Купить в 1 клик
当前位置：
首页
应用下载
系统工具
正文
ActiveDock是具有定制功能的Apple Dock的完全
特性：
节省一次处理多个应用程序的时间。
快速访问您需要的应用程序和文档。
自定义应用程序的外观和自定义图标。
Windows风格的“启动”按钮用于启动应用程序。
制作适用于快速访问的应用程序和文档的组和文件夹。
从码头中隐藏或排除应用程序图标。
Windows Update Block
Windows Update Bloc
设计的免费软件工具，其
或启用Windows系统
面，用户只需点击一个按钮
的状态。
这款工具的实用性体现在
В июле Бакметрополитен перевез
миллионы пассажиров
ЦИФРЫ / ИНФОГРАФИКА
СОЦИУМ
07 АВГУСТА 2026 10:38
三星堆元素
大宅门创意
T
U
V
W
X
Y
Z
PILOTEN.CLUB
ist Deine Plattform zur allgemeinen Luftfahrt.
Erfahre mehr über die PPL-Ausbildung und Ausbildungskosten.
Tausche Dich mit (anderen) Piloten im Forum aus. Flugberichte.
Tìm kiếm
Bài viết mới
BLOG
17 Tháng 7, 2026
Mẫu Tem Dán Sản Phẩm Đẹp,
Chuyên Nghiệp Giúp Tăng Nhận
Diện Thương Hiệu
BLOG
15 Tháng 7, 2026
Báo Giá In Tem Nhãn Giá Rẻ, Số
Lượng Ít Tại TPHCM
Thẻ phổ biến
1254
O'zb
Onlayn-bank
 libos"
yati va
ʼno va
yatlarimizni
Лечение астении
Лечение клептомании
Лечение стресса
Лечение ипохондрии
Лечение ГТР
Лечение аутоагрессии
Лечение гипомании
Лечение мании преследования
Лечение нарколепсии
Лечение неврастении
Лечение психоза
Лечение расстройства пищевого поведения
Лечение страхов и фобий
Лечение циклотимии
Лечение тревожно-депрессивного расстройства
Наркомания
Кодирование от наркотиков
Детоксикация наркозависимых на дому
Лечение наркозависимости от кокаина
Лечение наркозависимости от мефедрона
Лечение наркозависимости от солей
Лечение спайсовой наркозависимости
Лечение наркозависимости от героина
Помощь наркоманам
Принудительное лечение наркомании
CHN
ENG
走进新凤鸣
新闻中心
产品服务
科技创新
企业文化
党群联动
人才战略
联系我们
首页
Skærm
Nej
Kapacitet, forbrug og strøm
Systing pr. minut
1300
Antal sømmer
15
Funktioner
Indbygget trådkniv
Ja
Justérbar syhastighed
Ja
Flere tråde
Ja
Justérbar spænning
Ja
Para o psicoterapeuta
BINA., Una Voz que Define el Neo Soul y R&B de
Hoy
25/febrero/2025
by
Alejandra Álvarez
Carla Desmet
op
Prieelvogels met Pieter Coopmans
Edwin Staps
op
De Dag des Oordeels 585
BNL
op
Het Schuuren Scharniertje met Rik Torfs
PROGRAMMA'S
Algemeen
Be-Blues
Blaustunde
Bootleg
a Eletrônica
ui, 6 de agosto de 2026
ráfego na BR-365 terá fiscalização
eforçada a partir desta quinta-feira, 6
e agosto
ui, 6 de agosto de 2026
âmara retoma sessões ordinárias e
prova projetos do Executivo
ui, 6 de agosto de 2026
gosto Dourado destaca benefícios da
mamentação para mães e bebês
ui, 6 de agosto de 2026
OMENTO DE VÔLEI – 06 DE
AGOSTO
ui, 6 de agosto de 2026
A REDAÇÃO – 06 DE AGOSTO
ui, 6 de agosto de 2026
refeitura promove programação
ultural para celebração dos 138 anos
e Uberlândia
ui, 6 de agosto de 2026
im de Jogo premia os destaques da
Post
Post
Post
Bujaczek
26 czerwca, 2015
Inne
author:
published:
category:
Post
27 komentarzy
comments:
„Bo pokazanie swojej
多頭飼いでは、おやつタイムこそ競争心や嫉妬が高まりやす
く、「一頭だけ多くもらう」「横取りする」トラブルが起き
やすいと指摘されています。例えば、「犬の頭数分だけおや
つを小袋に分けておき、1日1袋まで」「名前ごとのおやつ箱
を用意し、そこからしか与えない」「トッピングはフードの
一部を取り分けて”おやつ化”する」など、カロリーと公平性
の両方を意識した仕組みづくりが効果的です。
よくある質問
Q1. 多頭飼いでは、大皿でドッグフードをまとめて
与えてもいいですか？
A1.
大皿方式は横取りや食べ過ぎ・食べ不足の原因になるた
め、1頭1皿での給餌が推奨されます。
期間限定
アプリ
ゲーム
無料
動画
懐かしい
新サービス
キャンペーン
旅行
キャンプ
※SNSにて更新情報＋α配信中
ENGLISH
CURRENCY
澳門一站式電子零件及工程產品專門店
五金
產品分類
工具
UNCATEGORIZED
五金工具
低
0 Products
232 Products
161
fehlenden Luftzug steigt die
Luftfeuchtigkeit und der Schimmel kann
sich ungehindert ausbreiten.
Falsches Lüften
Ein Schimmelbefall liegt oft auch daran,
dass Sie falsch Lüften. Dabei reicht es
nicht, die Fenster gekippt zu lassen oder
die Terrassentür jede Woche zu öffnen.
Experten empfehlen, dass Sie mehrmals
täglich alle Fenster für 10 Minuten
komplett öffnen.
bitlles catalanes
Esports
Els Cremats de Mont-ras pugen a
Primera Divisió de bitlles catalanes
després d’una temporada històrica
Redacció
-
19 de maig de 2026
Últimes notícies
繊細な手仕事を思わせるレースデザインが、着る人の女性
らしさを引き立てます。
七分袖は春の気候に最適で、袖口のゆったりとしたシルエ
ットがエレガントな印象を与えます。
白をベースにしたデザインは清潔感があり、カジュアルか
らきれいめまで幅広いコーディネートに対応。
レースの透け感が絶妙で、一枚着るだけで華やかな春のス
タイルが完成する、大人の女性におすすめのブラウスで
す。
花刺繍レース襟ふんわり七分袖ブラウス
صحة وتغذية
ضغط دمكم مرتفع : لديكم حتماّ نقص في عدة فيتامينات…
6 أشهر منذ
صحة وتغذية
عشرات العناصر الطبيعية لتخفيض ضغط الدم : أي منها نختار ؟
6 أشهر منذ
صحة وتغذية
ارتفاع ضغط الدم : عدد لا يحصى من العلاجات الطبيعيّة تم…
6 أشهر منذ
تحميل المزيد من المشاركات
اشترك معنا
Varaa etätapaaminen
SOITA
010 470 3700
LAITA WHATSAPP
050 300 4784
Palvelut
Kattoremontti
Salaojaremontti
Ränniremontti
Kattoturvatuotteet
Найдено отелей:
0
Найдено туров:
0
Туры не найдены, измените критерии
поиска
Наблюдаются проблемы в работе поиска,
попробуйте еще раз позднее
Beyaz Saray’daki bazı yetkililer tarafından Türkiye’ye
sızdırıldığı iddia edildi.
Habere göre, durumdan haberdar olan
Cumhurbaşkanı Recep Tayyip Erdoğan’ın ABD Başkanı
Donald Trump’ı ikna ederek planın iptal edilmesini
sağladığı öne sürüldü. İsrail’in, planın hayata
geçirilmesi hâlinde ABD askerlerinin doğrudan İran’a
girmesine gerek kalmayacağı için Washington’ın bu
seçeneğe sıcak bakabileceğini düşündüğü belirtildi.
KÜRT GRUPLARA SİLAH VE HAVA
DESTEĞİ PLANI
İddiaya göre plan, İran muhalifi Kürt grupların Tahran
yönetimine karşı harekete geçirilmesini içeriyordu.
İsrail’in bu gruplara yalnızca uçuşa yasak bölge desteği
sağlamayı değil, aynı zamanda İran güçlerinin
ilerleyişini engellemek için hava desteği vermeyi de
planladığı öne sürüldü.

• _WORK TO COMPLETE_
Copy out the data from its very first line through the line containing "В июле Бакметрополитен перевез", with both of those lines included.

• _RESULT OF THIS TASK_
Купить в 1 клик
当前位置：
首页
应用下载
系统工具
正文
ActiveDock是具有定制功能的Apple Dock的完全
特性：
节省一次处理多个应用程序的时间。
快速访问您需要的应用程序和文档。
自定义应用程序的外观和自定义图标。
Windows风格的“启动”按钮用于启动应用程序。
制作适用于快速访问的应用程序和文档的组和文件夹。
从码头中隐藏或排除应用程序图标。
Windows Update Block
Windows Update Bloc
设计的免费软件工具，其
或启用Windows系统
面，用户只需点击一个按钮
的状态。
这款工具的实用性体现在
В июле Бакметрополитен перевез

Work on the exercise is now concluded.